Задание 1> Перечислите все действия, которые, по словам академика Лепехина в тексте о кедровых орехах, требуется выполнить с шишками после сбора.
Задание 2> По какой цене, согласно тексту о кедровых орехах, продавался на месте пуд орехов в самые урожайные годы?
Задание 3> Определите, соответствуют ли тексту о кедровых орехах следующие утверждения: (а) постановление правительства СССР о кедровых лесах было принято в 1978 году; (б) по словам Лепехина, за шишками приходилось лазить на деревья; (в) во многих местностях крестьяне ждали, пока спелые шишки упадут сами.

Текст>

«Шелушение орехов производится поденщицами зубами»

Почему из кедровых орехов получалось мало что выжать

45 лет назад, в 1978 году, правительство СССР приняло постановление «Об улучшении комплексного использования и охраны кедровых лесов», в котором говорилось, что министерства и ведомства «неудовлетворительно используют ресурсы кедровых лесов для увеличения заготовки кедровых орехов», и предписывалось найти способы решения проблемы, с которой не удавалось справиться уже не одну сотню лет.

«Главное затруднение в отсутствии механических приспособлений для добывания ядра орехов из скорлупы»

Фото: Library of Congress

«Не вырубишь всех»

Путешествуя по Уралу в 1771 году, академик Императорской академии наук и художеств И. И. Лепехин чуть ли не с завистью писал о легких доходах крестьян, пользовавшихся плодами кедровых лесов:

«Горные в сих местах селяне, не упоминая о звероловстве, которое тут изобильно, и на одних лесных плодах оброк свой заработать могут. Главнейший в сих местах лесной плод составляют кедровые леса, в которых крестьяне, не сеяв, не орав, безданно и беспошлинно не менее хлебопашного крестьянина достать могут; ибо и в самые урожайные годы пуд орехов на месте продается по 20 копеек, а в день каждый мужик наберет пудов до шести, ибо за шишками не надобно лазить на дерева и их обивать, но они сами валятся в пост называемый Госпожинки (Успенский пост, с 1 до 15 августа, по старому стилю.— «История»).

Шишки также дальнего приуготовления не требуют, но надобно только их высушить на овине, вымолотить и вывеять».

«Безданно и беспошлинно» пользовались россияне кедровниками, которые росли в России от полярного круга до Монголии, еще более ста лет, до конца XIX века. А главное — пользовались безрассудно и безнаказанно. Во многих местностях крестьяне и инородцы, как называли тогда представителей коренных народов Сибири, отнюдь не ждали, когда спелые шишки свалятся сами, а валили кедры при помощи топора на землю.

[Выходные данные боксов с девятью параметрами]
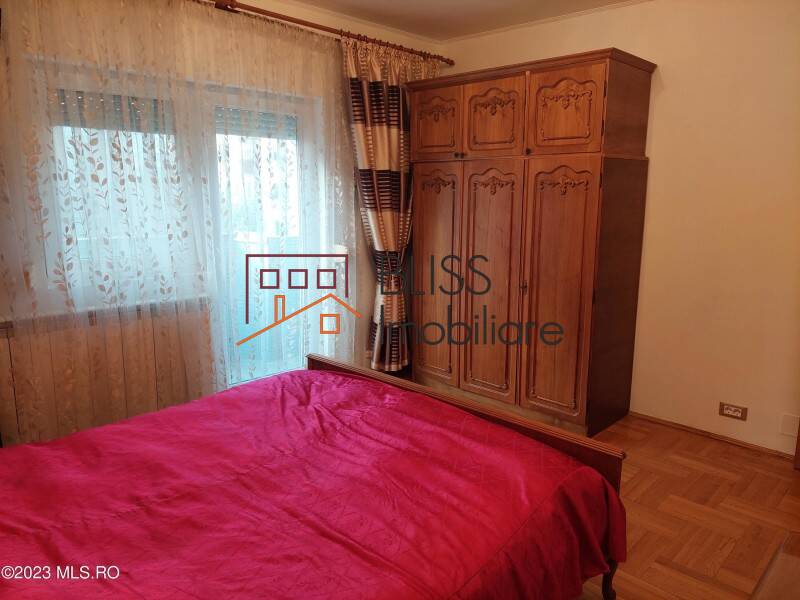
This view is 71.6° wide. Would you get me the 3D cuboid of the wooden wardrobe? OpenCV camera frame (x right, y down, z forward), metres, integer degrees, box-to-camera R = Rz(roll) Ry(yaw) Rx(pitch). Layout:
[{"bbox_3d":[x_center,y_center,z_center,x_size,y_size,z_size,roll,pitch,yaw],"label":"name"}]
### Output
[{"bbox_3d":[0.796,-0.383,3.862,1.533,2.202,0.592,10,15,44],"label":"wooden wardrobe"}]

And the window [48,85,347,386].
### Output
[{"bbox_3d":[-1.062,-0.280,3.359,0.126,1.824,1.794,10,15,44],"label":"window"}]

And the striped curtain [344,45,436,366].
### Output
[{"bbox_3d":[-0.041,-0.591,4.126,0.175,2.347,0.912,10,15,44],"label":"striped curtain"}]

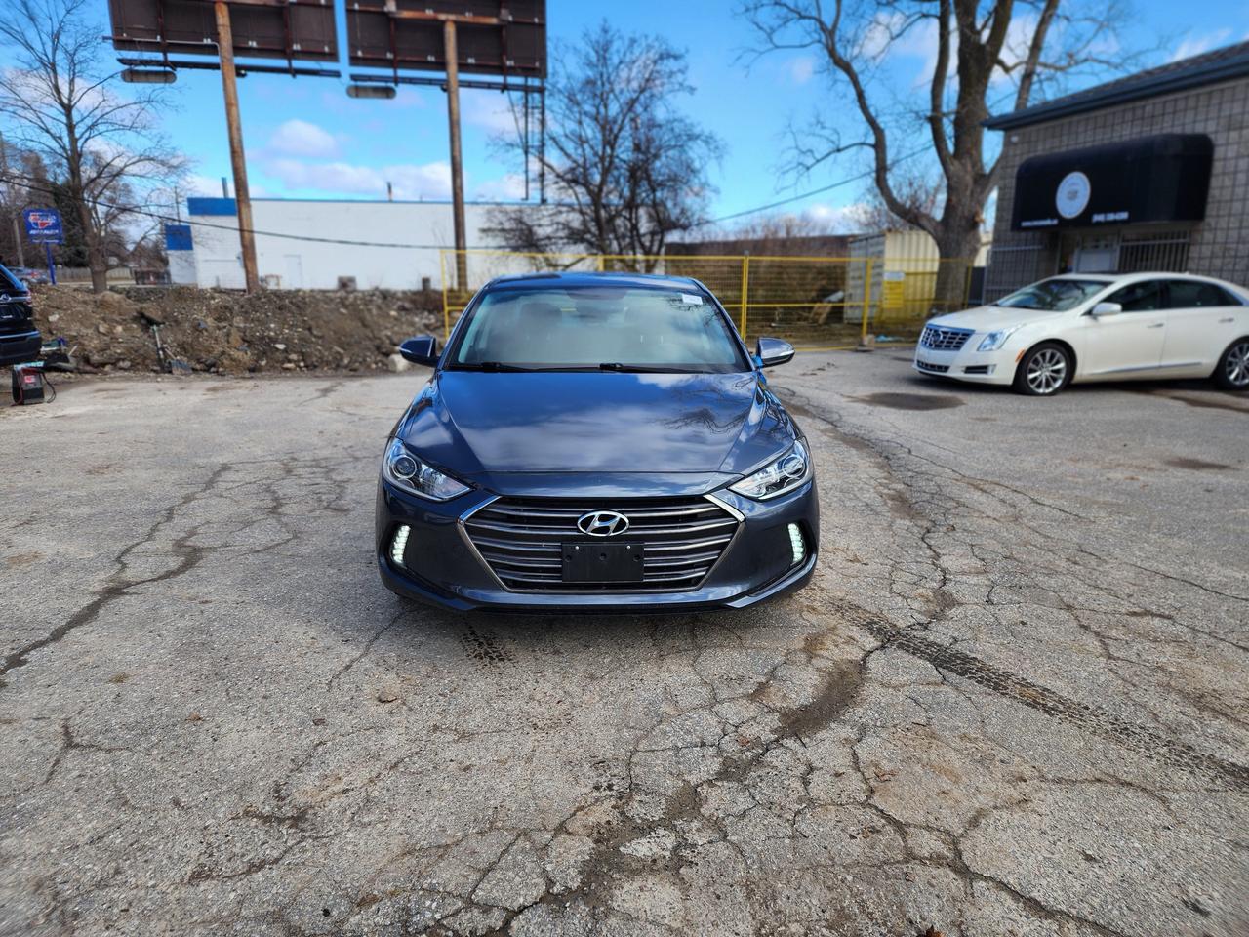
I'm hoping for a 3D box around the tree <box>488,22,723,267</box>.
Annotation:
[{"bbox_3d":[-0.558,-9.044,25.651,7.000,8.629,6.600,0,12,0],"label":"tree"}]

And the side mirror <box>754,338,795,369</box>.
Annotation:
[{"bbox_3d":[0.778,-0.601,4.316,0.220,0.160,0.180,0,13,-3],"label":"side mirror"}]

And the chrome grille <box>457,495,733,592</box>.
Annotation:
[{"bbox_3d":[-0.075,0.251,2.907,0.970,0.340,0.180,0,13,-3],"label":"chrome grille"}]

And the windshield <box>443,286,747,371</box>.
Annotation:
[{"bbox_3d":[-0.141,-0.731,4.265,1.460,0.170,0.920,0,39,-3],"label":"windshield"}]

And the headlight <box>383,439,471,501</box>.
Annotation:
[{"bbox_3d":[-0.746,-0.002,3.106,0.400,0.190,0.460,0,13,-3],"label":"headlight"}]

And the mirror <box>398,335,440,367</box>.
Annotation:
[{"bbox_3d":[-1.055,-0.593,4.232,0.220,0.160,0.180,0,13,-3],"label":"mirror"}]

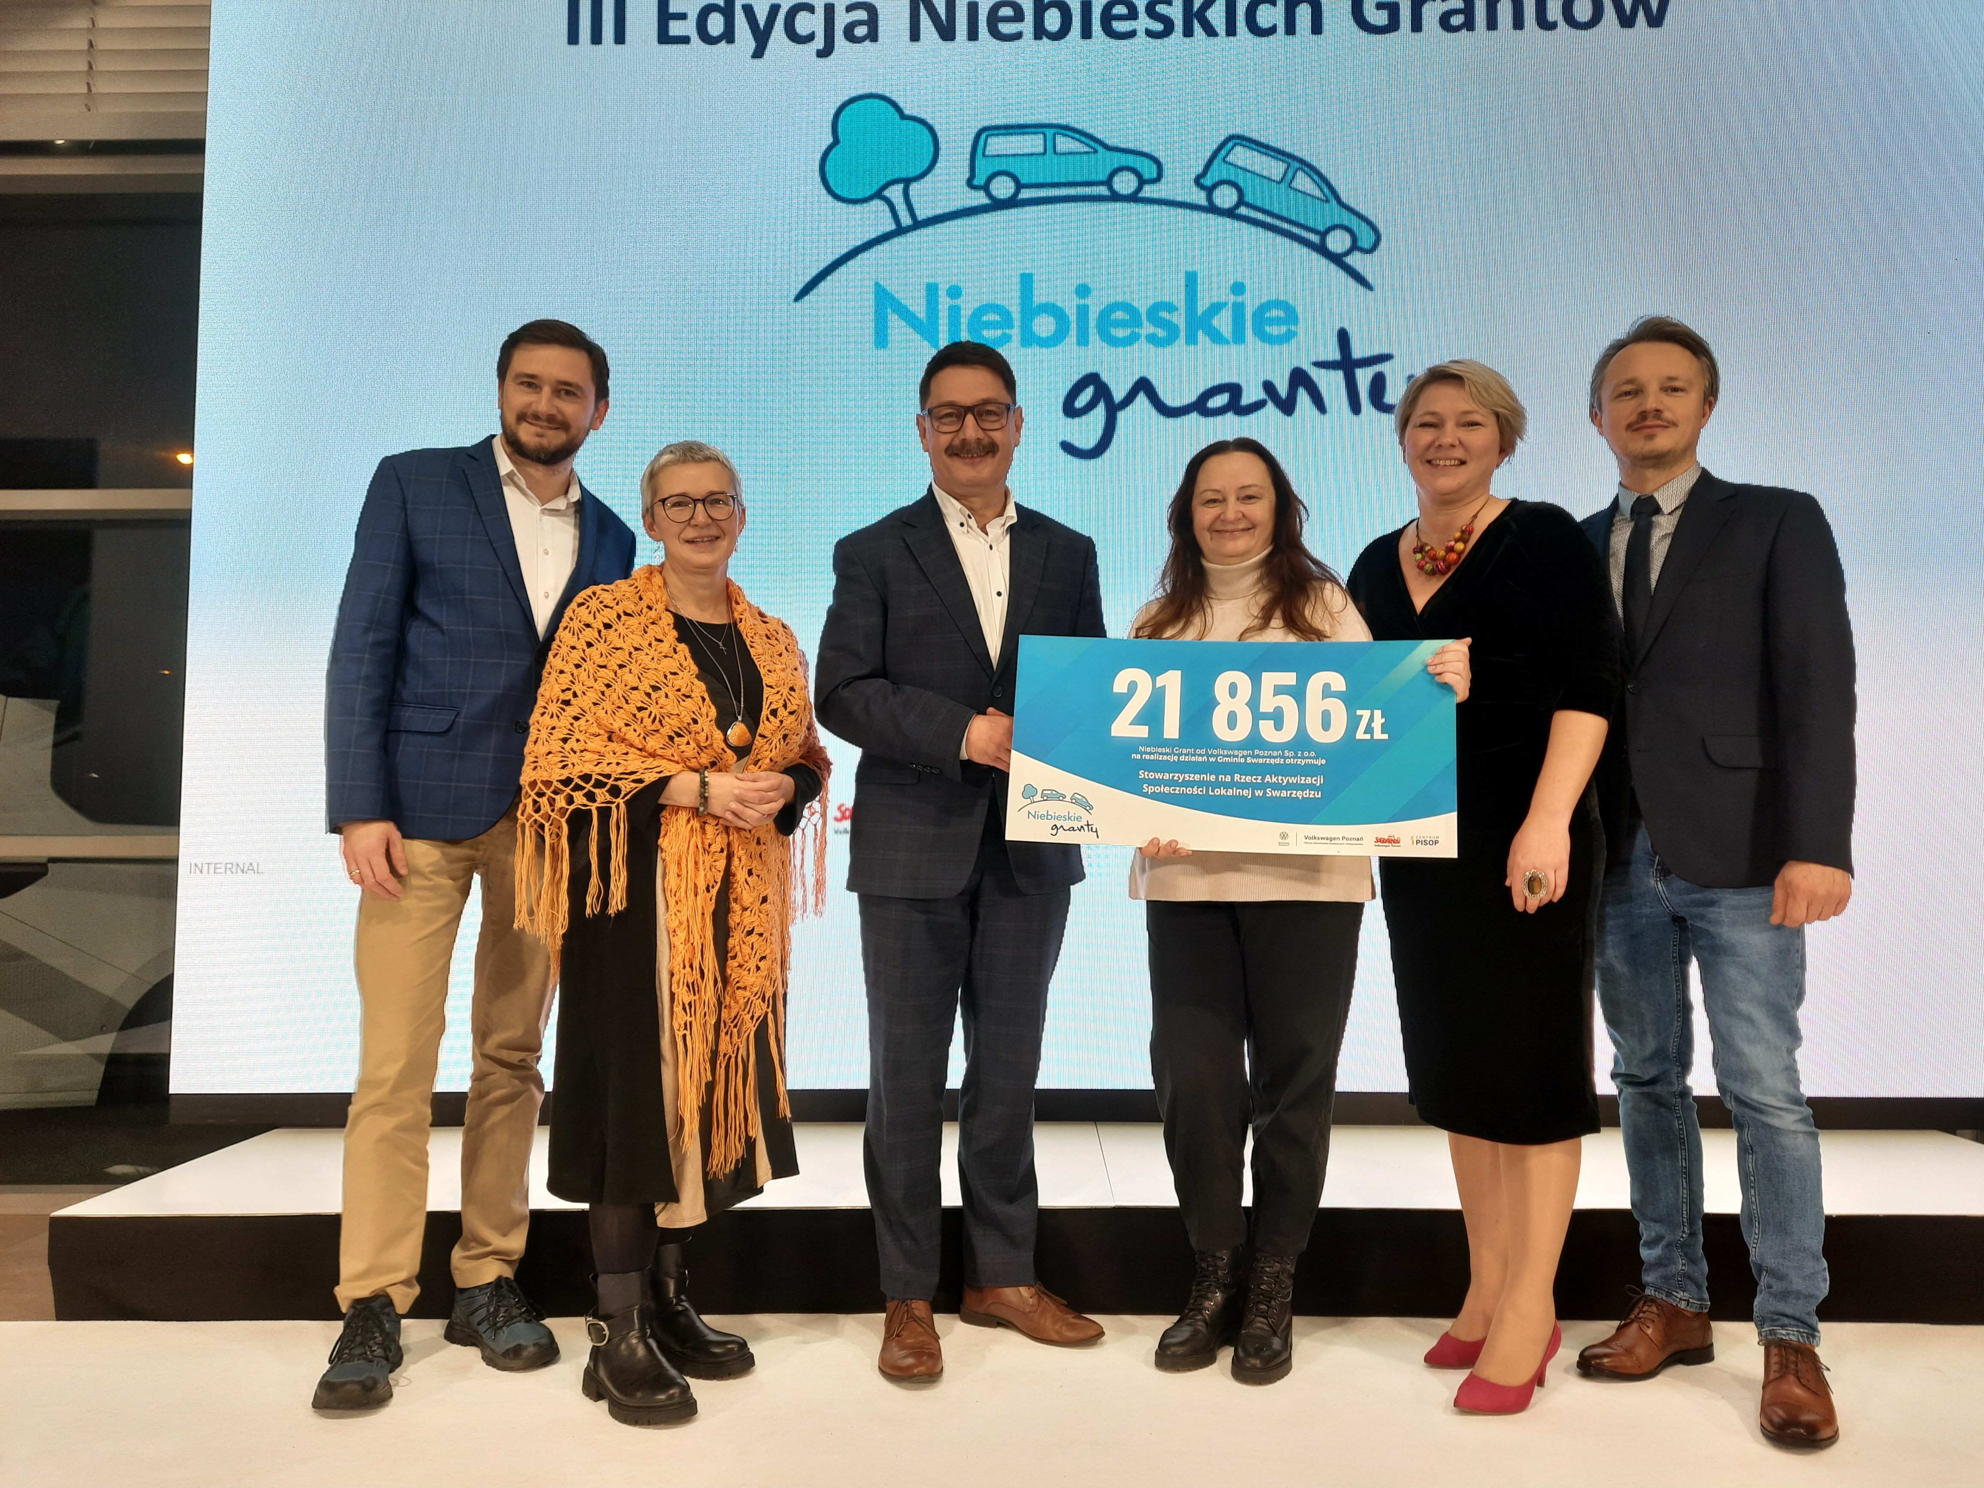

Ответ 1> Высушить на овине, вымолотить, вывеять.

Ответ 2> По 20 копеек.

Ответ 3>
(а) Да: «в 1978 году, правительство СССР приняло постановление».
(б) Нет: «за шишками не надобно лазить на дерева и их обивать».
(в) Нет: «отнюдь не ждали, когда спелые шишки свалятся сами, а валили кедры при помощи топора на землю».